- _Testo di partenza_:
▼
Verona, si sa, non è una città da visitare di corsa. La si deve assaporare, passo dopo passo, lasciandosi guidare dalla curiosità e da quel ritmo lento che oggi sembra diventato quasi un lusso. Del resto, tra il suggestivo centro storico, le pietre chiare e gli antichi palazzi, come si fa a non rallentare? A Verona il tempo sembra avere tutta un’altra velocità, e forse è proprio questo il segreto del suo fascino. Ma quale potrebbe essere l’itinerario ideale per visitare la romantica Città dell’Amore?
▲
- _Consegna 1_: Secondo il brano su Verona, quali aspetti della città spingono a rallentare? Elencali.
- _Consegna 2_: Trascrivi dal brano su Verona il passo compreso tra "Verona, si sa, non" e "romantica Città dell’Amore?", estremi inclusi.
- _Consegna 3_: Riprendi il brano su Verona dal punto in cui si interrompe e portalo avanti.

Record estratti
▼
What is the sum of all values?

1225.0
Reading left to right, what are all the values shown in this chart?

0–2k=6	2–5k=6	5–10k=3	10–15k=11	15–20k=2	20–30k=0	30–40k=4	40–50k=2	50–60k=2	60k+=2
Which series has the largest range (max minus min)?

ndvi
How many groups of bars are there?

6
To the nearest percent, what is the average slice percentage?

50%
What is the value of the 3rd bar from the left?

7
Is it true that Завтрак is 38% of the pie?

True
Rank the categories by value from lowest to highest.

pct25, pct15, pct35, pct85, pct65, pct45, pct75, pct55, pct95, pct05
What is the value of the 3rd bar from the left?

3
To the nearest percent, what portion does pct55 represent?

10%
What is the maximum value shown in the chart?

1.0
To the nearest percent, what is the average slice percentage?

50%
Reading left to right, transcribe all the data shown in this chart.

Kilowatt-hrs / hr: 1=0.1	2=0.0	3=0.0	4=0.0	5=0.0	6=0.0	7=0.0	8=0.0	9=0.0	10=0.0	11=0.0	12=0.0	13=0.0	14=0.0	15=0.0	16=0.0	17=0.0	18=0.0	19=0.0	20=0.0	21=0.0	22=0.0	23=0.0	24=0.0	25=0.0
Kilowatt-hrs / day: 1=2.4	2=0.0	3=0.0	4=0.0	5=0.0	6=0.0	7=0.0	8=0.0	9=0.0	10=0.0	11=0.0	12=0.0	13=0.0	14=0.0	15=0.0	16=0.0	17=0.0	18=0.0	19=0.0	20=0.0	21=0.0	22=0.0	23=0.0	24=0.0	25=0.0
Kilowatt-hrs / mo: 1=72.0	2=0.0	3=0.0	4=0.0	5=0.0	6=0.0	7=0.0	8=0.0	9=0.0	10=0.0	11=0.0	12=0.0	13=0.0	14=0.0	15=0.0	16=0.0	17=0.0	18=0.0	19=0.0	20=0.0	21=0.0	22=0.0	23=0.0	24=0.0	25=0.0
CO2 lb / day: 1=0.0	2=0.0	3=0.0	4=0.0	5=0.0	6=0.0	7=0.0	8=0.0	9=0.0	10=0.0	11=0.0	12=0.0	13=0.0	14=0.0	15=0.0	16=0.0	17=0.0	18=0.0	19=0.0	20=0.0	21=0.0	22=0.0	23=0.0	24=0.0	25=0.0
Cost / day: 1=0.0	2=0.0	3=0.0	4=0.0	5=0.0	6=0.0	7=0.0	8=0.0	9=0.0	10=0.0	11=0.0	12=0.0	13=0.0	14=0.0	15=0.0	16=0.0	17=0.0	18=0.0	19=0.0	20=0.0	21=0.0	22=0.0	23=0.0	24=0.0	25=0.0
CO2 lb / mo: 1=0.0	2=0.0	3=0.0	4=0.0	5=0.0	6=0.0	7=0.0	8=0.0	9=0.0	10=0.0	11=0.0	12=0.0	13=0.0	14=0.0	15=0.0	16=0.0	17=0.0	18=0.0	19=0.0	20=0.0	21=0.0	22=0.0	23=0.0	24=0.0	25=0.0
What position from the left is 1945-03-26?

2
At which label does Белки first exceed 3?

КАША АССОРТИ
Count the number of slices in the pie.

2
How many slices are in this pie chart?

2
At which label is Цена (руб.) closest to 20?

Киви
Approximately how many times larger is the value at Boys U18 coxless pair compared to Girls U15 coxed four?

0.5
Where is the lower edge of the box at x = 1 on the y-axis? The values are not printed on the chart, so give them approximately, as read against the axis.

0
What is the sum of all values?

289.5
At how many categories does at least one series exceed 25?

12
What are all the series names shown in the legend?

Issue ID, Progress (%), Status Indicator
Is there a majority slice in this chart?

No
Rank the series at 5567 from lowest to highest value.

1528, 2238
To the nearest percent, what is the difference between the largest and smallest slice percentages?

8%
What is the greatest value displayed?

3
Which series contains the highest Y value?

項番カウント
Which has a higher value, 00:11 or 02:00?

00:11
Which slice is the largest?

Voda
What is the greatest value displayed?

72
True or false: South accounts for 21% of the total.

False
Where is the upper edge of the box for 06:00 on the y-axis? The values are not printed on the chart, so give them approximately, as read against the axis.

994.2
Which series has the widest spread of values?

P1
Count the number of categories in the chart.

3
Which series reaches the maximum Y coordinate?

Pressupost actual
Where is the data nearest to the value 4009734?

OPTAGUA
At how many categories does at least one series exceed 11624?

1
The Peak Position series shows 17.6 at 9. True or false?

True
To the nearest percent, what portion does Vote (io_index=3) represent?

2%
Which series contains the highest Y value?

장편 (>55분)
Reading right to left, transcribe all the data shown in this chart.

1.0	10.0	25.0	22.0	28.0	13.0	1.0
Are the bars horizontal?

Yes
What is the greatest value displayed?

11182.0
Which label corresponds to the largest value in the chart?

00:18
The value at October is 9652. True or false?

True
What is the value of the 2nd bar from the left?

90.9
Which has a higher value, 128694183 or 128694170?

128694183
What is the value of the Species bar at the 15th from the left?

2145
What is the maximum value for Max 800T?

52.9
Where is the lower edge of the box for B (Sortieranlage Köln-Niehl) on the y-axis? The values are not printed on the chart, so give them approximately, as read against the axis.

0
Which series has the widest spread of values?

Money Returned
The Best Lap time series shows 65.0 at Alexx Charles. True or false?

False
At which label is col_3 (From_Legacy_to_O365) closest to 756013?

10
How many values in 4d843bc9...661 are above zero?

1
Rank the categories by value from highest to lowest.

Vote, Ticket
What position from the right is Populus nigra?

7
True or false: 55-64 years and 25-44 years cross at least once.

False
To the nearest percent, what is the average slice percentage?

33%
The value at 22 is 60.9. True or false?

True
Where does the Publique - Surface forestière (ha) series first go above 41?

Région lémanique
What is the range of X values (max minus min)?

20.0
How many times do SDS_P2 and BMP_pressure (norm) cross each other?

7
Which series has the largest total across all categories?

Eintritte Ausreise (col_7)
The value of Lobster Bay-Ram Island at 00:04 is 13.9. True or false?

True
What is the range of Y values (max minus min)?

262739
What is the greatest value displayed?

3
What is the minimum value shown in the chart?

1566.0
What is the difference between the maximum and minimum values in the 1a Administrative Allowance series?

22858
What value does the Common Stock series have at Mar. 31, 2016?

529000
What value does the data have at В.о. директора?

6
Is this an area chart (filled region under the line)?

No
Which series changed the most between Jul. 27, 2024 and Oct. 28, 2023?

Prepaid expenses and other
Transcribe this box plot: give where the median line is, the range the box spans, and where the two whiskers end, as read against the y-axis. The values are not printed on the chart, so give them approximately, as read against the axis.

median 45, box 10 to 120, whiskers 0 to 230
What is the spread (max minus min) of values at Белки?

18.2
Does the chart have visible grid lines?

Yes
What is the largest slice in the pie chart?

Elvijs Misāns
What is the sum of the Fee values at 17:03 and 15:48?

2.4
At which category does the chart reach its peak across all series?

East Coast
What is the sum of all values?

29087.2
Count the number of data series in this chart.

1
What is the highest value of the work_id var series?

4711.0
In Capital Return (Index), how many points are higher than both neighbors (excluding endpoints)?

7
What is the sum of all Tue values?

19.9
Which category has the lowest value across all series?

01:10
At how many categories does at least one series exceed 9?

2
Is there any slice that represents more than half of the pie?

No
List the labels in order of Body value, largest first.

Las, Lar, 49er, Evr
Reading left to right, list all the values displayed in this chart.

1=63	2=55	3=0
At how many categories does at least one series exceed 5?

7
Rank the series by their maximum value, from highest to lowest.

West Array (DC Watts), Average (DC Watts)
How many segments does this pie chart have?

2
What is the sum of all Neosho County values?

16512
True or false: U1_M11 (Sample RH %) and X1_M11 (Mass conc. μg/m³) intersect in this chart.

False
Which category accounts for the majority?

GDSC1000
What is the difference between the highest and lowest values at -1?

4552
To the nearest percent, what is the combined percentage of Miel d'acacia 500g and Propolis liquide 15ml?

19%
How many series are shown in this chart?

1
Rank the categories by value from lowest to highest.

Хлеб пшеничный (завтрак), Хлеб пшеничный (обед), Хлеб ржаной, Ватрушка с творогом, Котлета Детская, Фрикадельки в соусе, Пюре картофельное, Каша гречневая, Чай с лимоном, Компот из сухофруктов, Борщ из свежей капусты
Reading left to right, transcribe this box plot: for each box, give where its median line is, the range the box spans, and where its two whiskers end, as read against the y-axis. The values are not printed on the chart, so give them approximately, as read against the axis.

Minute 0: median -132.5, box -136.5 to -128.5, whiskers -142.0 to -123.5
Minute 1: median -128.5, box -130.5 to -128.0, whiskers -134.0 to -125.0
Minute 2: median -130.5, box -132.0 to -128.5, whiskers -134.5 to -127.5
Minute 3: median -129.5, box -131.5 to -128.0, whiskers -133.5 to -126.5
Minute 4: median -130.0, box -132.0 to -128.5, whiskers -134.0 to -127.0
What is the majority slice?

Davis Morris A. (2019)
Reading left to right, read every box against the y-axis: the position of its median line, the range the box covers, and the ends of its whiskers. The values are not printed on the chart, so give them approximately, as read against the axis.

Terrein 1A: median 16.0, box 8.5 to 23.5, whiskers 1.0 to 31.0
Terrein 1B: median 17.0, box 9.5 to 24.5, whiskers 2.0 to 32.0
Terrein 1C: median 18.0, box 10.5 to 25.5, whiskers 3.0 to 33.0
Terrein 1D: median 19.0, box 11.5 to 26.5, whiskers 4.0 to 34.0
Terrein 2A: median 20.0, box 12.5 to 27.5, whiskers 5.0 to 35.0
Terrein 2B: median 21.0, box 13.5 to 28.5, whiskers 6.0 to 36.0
▲
- _Svolgimento 1_:
- il suggestivo centro storico
- le pietre chiare
- gli antichi palazzi

- _Svolgimento 2_:
Verona, si sa, non è una città da visitare di corsa. La si deve assaporare, passo dopo passo, lasciandosi guidare dalla curiosità e da quel ritmo lento che oggi sembra diventato quasi un lusso. Del resto, tra il suggestivo centro storico, le pietre chiare e gli antichi palazzi, come si fa a non rallentare? A Verona il tempo sembra avere tutta un’altra velocità, e forse è proprio questo il segreto del suo fascino. Ma quale potrebbe essere l’itinerario ideale per visitare la romantica Città dell’Amore?

- _Svolgimento 3_:
Tra piazze vive e angoli silenziosi
Prima di pensare a quali siano le principali attrazioni, vale la pena cercare un bed and breakfast o un hotel a Verona che permetta di raggiungere facilmente il centro storico. Qualsiasi itinerario turistico, infatti, parte sempre da Piazza bra: la piazza più ampia della città, sempre luminosa e animata. Proprio su questa piazza si staglia la meravigliosa Arena di Verona, che oggi ospita spettacoli musicali e stagioni liriche di rilievo internazionale. Da qui ci si può inoltrare verso Via Mazzini, la quale permette di concedersi un po’ di shopping. Perdendosi tra le stradine laterali si può esplorare ogni misterioso angolo del centro storico, ammirando cortili nascosti, balconi fioriti e portoni storici che raccontano storie dal passato. È proprio qui che Verona mostra il suo lato più autentico, e viene da chiedersi: chissà quante vite siano passate sotto quegli archi?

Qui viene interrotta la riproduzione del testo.